> [SOURCE DOCUMENT]
:::

Posted On: Oct 11, 2018
Amazon Athena is an interactive query service that makes it easy to analyze data in Amazon S3 using standard SQL. Athena is serverless, so there is no infrastructure to manage, and you pay only for the queries that you run. Today, we are releasing support for creating tables using the results of a Select query or support for Create Table As Select (CTAS) statement. Analysts can use CTAS statements to create new tables from existing tables on a subset of data, or a subset of columns, with options to convert the data into columnar formats, such as Apache Parquet and Apache ORC, and partition it. Athena automatically adds the resultant table and partitions to the Glue Data Catalog, making them immediately available for subsequent queries. By default, CTAS statements in Athena write data in Parquet format. Other supported formats include Apache ORC, AVRO, JSON, and Text, with options to use Gzip or Snappy as compression formats. You can also bucket your data by columns or choose to encrypt it.

:::

> [WHAT TO WORK ON]
**1)** Do these statements agree with the Athena announcement? Answer yes or no for each, and quote the words of the announcement that decide it.
(a) By default, CTAS statements in Athena write data in ORC format.
(b) Athena adds the resulting table and partitions to the Glue Data Catalog automatically.
(c) With Athena, you pay only for the queries you run.
**2)** Carry the Athena announcement on from its final sentence.
The listing that comes next is from a different source.

> [INFORMATION SUPPLIED]
:::

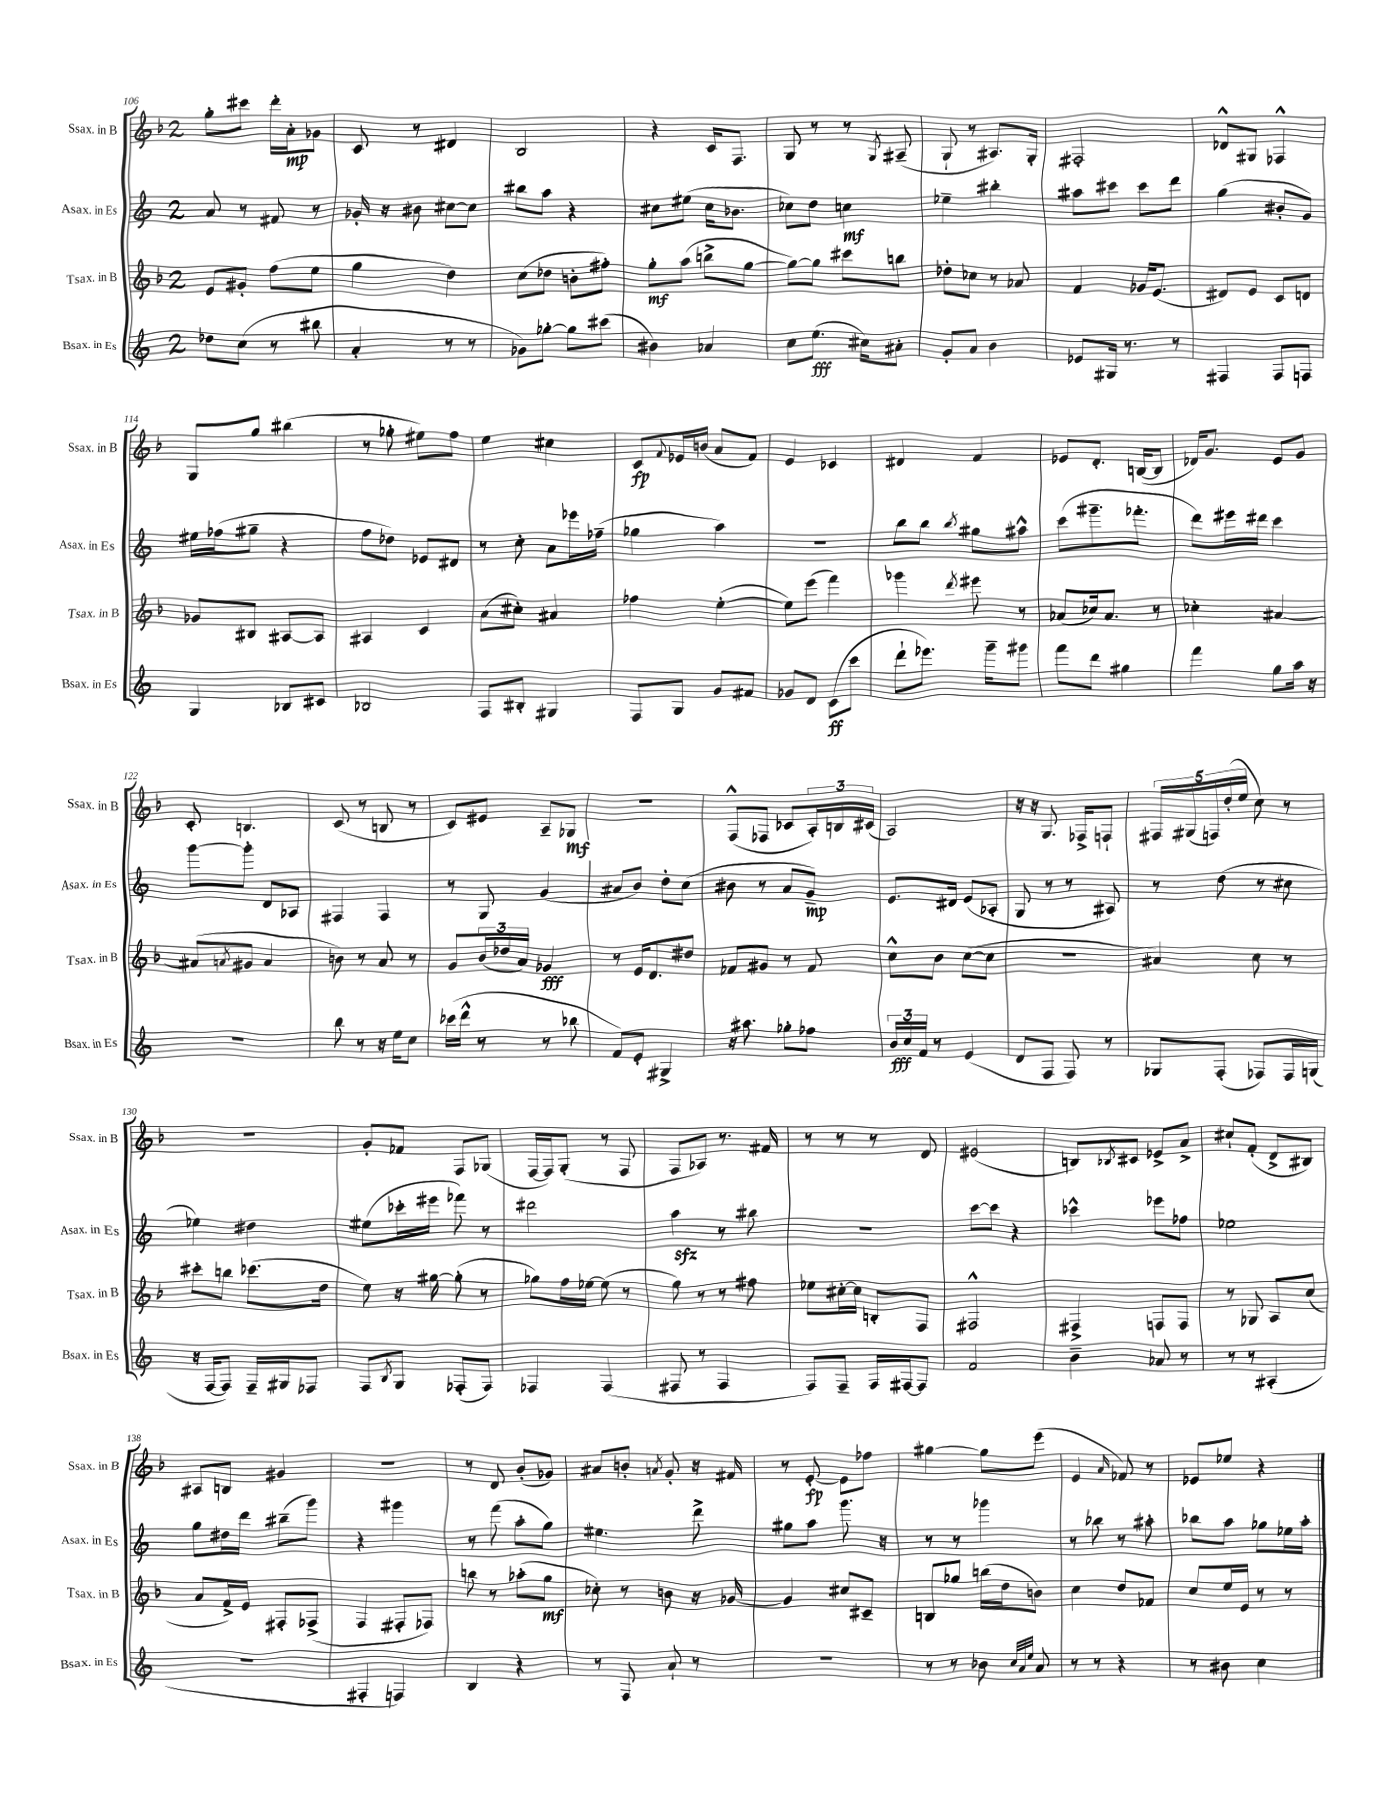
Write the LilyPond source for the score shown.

:::

> [RESULTS OF THE TASKS]
**1)**
(a) No: "By default, CTAS statements in Athena write data in Parquet format."
(b) Yes: "Athena automatically adds the resultant table and partitions to the Glue Data Catalog"
(c) Yes: "you pay only for the queries that you run"

**2)**
CTAS statements help reduce cost and improve performance by allowing users to run queries on smaller tables constructed from larger tables. For example, you can use a CTAS statement to create a table that selects specific columns from two different tables that have data in JSON format, convert the results into columnar format such as Parquet, and add the table to the Glue Data Catalog in a single statement, making subsequent queries easier, faster and cheaper. With CTAS statements, analysts no longer have to rely on Data Engineering teams to create tables aligned to their specific workloads, enabling a self-service environment. Click here for additional examples of CTAS statements. CTAS statements are charged based on bytes scanned in the Select phase, similar to how Athena charges for Select queries.